Prevalence Rate – The number of BVD-PI cattle within a total population of cattle. Our data shows this number varies by weight but the average we have found over the past 10 years for 4, 5 and 6 weight cattle is 0.4%. This means that 0.4% of a total population of cattle are PI, which is 4 PI’s per 1,000 head of cattle. We got our data from over 5.7 million head tested through CST.
This number by itself does not sound very impressive. Why test the entire population to only locate 0.4%? It may sound like a waste of money until you realize how Prevalence Rate relates to both Incidence and Exposure Rate.
Incidence Rate - The frequency of groups that have a PI animal. In the feedyard setting, this is normally broken down by lots or loads. Our data shows an average Incidence Rate somewhere in the range of 26-32%. In other terms, 26-32% of the incoming loads will have a PI on them. We got our data from 28,500 lots of 4, 5, and 6 weight cattle. The Incidence Rate percentages are based off 4 PI’s per 1,000 and 100-115 head lot sizes.
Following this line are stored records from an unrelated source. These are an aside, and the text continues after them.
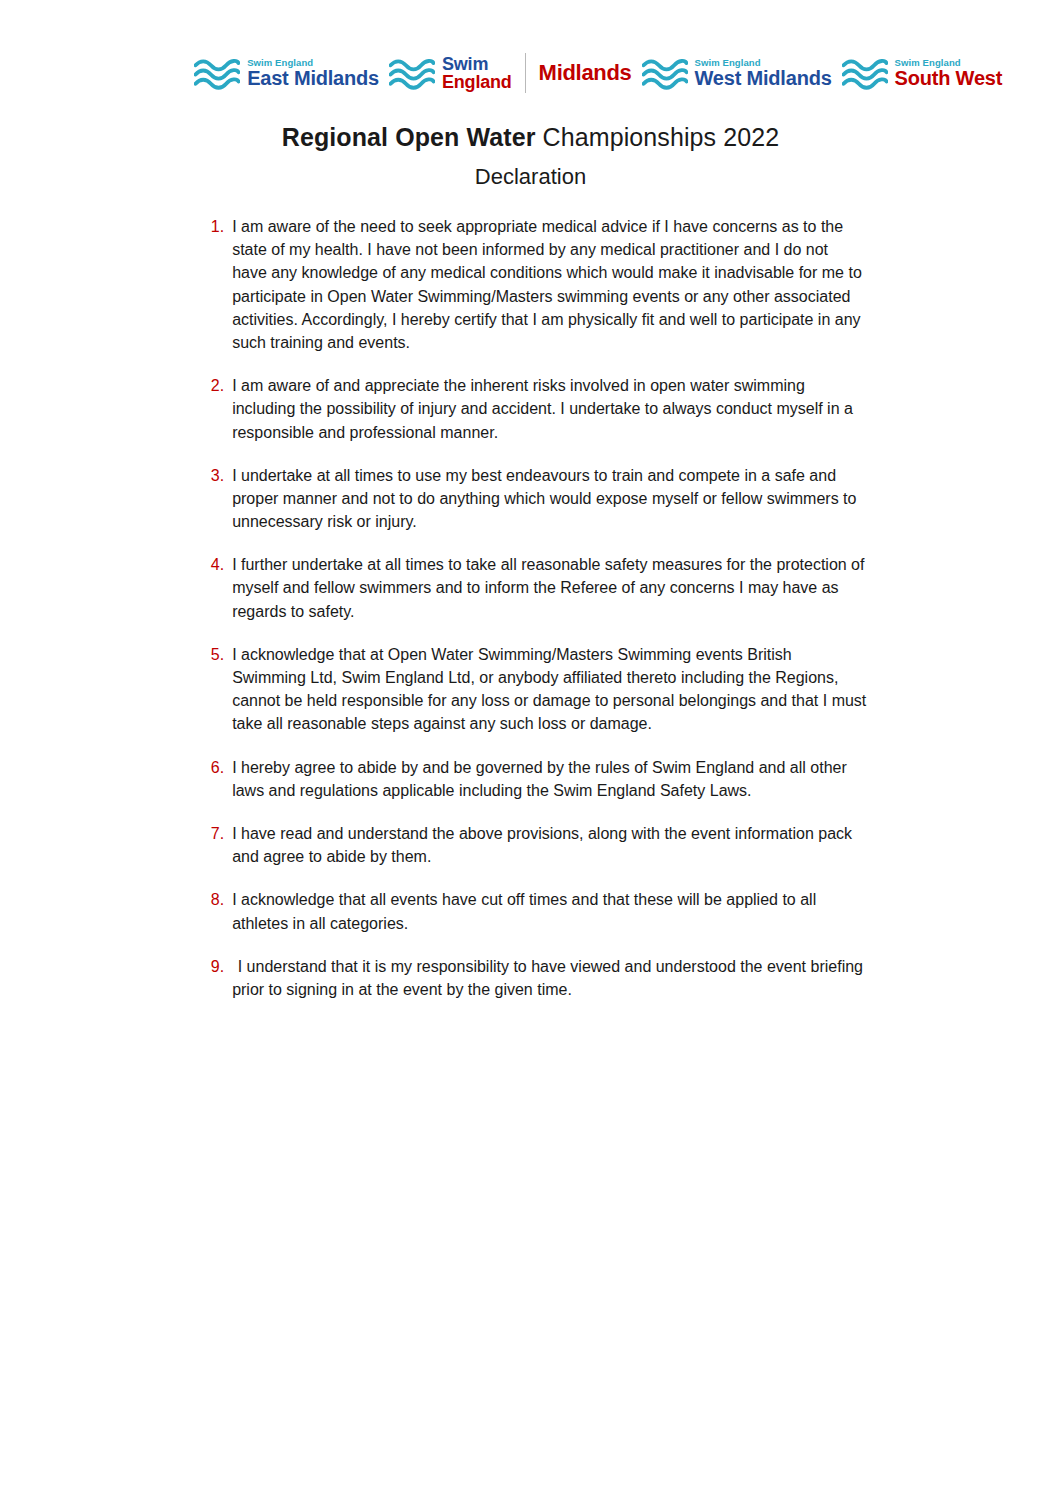Swim England East Midlands
Swim England Midlands
Swim England West Midlands
Swim England South West
Regional Open Water Championships 2022
Declaration
I am aware of the need to seek appropriate medical advice if I have concerns as to the state of my health. I have not been informed by any medical practitioner and I do not have any knowledge of any medical conditions which would make it inadvisable for me to participate in Open Water Swimming/Masters swimming events or any other associated activities. Accordingly, I hereby certify that I am physically fit and well to participate in any such training and events.
I am aware of and appreciate the inherent risks involved in open water swimming including the possibility of injury and accident. I undertake to always conduct myself in a responsible and professional manner.
I undertake at all times to use my best endeavours to train and compete in a safe and proper manner and not to do anything which would expose myself or fellow swimmers to unnecessary risk or injury.
I further undertake at all times to take all reasonable safety measures for the protection of myself and fellow swimmers and to inform the Referee of any concerns I may have as regards to safety.
I acknowledge that at Open Water Swimming/Masters Swimming events British Swimming Ltd, Swim England Ltd, or anybody affiliated thereto including the Regions, cannot be held responsible for any loss or damage to personal belongings and that I must take all reasonable steps against any such loss or damage.
I hereby agree to abide by and be governed by the rules of Swim England and all other laws and regulations applicable including the Swim England Safety Laws.
I have read and understand the above provisions, along with the event information pack and agree to abide by them.
I acknowledge that all events have cut off times and that these will be applied to all athletes in all categories.
I understand that it is my responsibility to have viewed and understood the event briefing prior to signing in at the event by the given time.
Exposure Rate – The percent of cattle that get exposed in your operation. We conducted a study back in 2009 where we tracked all PI’s coming into a feeding operation and how many cattle they exposed. A PI will expose not only it’s entire pen, but all adjacent pens. What we found was that at a 0.4% Prevalence Rate, 62% of the feedyard was exposed to BVD! This is because at 4 PI’s per 1,000 head and 100-115 head per lot, every 3rd lot will have a PI.
The exposure rate also takes in to account how many adjacent pens you have before a break like an alley and the number of head per pen. The more pens that are adjacent, the higher your exposure rate. The more cattle you have in each pen, the higher your exposure rate.
By itself Prevalence Rate does not seem like a number you need to worry about, but once you understand how it relates to Incidence and Exposure rate then you can see how just a few PI’s can cripple your operations herd health.